- **Directions**:
In the items below, take the lines beginning with the one that contains "genus: Rosema" and continuing through the one that contains "genus: Autographa", and format them as a JSON list of strings with one string per line and blank lines omitted. Include only those lines.

- **Extracted data**:
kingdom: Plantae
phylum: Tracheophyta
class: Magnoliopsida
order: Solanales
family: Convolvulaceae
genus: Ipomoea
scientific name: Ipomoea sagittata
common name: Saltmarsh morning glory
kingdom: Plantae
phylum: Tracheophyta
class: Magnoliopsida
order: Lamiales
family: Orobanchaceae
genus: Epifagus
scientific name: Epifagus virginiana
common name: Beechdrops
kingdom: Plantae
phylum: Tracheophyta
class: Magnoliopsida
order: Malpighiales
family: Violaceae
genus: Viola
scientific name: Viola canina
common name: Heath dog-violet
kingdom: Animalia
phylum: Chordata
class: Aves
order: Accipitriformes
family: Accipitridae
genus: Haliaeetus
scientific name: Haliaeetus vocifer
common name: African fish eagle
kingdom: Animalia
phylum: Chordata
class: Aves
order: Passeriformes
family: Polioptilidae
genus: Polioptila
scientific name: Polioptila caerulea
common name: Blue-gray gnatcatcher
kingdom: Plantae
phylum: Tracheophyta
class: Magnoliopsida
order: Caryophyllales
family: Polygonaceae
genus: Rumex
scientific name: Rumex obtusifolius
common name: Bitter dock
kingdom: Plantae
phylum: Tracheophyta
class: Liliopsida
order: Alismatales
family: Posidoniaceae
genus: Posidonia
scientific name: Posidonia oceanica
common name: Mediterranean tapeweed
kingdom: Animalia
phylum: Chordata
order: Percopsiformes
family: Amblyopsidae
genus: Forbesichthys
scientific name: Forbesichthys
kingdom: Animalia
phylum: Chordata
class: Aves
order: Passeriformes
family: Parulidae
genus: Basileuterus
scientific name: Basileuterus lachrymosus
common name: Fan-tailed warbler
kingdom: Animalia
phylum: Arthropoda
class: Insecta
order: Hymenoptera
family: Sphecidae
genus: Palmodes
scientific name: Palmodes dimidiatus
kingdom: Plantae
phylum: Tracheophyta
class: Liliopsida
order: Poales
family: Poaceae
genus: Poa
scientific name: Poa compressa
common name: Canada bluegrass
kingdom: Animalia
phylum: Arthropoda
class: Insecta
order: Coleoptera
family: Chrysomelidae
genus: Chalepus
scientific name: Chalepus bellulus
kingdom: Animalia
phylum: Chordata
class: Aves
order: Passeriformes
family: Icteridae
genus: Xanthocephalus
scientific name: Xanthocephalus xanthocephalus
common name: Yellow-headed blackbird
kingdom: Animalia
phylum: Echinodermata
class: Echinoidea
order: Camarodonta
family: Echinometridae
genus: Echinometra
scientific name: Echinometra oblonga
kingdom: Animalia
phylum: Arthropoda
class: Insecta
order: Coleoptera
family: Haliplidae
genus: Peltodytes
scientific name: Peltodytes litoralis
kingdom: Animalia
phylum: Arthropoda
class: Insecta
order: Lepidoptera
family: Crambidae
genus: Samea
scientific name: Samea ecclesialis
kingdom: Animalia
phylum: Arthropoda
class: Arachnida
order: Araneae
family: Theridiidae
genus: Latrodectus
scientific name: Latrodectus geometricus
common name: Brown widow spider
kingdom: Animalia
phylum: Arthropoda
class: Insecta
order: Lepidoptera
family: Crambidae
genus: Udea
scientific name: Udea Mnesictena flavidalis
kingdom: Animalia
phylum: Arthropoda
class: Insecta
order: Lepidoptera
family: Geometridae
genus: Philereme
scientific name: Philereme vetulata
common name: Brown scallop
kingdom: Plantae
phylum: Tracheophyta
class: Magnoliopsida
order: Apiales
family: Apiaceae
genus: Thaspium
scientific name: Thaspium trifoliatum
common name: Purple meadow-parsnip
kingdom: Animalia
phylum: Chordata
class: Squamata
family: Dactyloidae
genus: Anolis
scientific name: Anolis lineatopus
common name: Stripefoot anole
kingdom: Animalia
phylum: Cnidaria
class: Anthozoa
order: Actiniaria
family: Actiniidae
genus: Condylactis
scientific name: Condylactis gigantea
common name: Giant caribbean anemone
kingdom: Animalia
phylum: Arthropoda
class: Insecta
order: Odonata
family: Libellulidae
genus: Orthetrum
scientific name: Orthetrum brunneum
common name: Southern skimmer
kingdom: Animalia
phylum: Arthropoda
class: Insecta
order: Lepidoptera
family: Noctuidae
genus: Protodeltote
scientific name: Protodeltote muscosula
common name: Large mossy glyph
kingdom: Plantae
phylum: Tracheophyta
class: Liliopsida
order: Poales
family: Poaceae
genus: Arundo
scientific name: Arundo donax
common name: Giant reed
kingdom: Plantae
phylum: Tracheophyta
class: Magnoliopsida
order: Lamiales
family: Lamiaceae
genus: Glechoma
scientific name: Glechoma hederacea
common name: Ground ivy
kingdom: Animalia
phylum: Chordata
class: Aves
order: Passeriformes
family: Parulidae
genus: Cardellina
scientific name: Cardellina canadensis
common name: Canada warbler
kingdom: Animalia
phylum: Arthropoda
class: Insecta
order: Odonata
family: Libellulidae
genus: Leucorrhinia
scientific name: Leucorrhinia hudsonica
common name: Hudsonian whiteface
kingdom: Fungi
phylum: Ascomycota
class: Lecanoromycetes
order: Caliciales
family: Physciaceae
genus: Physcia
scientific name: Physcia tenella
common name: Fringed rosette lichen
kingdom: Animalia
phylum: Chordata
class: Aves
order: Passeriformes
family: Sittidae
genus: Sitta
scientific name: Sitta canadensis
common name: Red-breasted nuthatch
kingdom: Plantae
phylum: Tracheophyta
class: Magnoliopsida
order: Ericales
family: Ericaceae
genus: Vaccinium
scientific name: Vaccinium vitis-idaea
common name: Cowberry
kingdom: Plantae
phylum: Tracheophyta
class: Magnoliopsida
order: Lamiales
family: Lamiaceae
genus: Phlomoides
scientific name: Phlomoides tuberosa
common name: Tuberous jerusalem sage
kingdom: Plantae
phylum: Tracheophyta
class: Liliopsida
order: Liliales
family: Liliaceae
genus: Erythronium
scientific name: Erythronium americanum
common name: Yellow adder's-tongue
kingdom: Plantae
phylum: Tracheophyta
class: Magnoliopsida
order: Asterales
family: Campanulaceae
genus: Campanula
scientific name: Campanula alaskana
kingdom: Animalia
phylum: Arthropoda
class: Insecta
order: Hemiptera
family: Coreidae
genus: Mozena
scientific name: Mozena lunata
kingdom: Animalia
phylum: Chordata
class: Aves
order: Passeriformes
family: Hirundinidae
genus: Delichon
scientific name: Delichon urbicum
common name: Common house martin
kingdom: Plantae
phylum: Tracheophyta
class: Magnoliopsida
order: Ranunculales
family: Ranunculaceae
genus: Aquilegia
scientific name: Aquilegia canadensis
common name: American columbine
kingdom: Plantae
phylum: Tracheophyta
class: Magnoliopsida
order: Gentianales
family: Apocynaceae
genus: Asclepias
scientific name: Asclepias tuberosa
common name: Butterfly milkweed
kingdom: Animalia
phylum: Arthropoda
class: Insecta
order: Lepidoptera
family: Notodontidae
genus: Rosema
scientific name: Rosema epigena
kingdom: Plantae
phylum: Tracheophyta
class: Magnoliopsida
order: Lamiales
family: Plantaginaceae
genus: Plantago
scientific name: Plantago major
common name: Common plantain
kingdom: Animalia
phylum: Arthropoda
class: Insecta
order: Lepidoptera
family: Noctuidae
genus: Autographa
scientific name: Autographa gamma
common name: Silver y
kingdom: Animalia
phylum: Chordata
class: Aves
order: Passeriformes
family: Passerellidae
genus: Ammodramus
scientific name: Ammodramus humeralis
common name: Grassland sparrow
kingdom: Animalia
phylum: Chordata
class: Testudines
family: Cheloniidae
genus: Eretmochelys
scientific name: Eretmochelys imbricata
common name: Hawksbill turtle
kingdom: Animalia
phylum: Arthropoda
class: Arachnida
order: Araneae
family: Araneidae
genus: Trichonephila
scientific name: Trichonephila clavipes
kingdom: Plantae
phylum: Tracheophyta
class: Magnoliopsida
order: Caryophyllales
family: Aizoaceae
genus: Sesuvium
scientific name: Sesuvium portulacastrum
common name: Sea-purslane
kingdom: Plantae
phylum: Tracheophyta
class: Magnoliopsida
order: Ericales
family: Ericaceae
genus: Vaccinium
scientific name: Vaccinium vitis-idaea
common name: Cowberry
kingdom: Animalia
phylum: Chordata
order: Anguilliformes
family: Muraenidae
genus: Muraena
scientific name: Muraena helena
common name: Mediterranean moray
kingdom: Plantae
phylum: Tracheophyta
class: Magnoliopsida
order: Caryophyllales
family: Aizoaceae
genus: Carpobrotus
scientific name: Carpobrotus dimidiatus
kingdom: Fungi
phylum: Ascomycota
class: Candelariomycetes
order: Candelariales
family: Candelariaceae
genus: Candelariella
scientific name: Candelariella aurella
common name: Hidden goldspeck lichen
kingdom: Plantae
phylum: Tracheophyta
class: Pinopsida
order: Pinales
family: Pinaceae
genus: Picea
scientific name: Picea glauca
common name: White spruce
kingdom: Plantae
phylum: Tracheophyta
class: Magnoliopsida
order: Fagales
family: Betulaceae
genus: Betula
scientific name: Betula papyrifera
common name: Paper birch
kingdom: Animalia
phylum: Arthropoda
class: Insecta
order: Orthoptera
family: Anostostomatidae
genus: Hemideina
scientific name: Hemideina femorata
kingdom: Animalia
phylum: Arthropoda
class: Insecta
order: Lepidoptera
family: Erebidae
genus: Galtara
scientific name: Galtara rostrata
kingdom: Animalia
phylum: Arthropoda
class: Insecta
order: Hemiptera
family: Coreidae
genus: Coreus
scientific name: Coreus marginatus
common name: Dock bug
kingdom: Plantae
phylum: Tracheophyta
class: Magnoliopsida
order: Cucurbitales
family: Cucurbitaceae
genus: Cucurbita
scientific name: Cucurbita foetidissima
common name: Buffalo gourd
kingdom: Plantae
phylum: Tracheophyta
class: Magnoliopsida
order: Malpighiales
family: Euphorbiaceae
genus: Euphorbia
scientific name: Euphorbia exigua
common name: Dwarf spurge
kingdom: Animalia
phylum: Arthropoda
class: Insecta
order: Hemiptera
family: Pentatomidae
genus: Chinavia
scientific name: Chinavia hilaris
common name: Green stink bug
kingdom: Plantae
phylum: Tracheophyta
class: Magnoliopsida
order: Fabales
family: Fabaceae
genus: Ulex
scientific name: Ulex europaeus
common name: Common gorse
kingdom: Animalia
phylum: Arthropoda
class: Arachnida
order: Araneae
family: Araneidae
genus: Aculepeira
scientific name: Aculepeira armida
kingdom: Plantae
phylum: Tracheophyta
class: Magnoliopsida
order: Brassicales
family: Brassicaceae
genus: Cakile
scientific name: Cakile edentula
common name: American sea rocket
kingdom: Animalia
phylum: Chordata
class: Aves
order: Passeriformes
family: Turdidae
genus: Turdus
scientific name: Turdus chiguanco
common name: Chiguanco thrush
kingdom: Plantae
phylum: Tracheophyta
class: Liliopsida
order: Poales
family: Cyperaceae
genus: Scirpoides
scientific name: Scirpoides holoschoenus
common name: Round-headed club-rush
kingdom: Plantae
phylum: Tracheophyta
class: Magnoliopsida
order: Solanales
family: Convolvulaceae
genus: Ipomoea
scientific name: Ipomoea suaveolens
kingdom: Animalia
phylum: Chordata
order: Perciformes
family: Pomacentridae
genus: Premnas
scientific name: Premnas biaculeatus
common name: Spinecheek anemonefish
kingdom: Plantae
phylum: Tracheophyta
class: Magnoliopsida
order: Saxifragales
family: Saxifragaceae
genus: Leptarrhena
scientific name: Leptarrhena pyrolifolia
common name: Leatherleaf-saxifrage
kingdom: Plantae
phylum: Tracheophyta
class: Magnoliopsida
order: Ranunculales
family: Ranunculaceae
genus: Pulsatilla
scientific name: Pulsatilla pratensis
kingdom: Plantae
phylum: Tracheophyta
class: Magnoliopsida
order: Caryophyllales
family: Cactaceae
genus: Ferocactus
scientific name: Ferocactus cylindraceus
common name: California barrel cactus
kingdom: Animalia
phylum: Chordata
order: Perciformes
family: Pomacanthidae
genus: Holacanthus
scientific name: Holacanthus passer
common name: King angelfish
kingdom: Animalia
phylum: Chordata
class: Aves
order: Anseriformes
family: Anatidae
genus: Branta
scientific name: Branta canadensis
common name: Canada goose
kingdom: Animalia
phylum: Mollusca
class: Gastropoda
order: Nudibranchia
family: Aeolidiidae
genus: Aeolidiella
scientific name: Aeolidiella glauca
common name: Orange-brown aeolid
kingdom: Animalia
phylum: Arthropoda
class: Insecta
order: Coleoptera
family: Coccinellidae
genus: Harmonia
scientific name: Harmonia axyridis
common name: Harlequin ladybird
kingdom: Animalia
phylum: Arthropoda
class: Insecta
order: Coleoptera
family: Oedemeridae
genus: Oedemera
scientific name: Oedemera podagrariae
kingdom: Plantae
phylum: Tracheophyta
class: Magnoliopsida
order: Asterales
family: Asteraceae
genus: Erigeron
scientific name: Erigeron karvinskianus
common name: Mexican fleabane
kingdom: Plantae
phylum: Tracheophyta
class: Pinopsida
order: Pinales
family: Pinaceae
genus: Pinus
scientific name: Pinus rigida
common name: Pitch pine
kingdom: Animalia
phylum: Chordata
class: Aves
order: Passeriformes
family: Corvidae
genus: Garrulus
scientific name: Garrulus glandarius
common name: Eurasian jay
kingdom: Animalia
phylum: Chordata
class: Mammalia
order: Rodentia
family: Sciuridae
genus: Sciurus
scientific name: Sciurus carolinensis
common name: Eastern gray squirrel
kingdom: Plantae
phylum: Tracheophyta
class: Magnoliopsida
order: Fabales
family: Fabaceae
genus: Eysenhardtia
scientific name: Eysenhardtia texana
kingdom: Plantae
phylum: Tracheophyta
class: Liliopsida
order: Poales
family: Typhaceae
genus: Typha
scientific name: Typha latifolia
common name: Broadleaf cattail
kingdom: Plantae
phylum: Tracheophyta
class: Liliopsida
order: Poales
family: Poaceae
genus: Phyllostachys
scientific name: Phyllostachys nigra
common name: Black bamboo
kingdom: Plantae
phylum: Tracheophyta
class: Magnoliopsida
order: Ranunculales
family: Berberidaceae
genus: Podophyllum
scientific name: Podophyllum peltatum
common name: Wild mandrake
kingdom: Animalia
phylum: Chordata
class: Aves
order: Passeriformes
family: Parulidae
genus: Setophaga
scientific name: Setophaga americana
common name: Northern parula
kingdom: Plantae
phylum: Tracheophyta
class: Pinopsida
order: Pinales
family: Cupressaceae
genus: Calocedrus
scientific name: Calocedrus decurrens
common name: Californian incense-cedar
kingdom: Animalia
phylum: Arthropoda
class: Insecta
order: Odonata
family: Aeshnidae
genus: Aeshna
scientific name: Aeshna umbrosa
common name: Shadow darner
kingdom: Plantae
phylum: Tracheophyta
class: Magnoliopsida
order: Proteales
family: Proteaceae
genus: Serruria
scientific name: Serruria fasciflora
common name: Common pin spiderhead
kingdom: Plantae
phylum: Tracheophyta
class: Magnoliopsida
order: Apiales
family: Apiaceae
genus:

- **The answer**:
[
  "genus: Rosema",
  "scientific name: Rosema epigena",
  "kingdom: Plantae",
  "phylum: Tracheophyta",
  "class: Magnoliopsida",
  "order: Lamiales",
  "family: Plantaginaceae",
  "genus: Plantago",
  "scientific name: Plantago major",
  "common name: Common plantain",
  "kingdom: Animalia",
  "phylum: Arthropoda",
  "class: Insecta",
  "order: Lepidoptera",
  "family: Noctuidae",
  "genus: Autographa"
]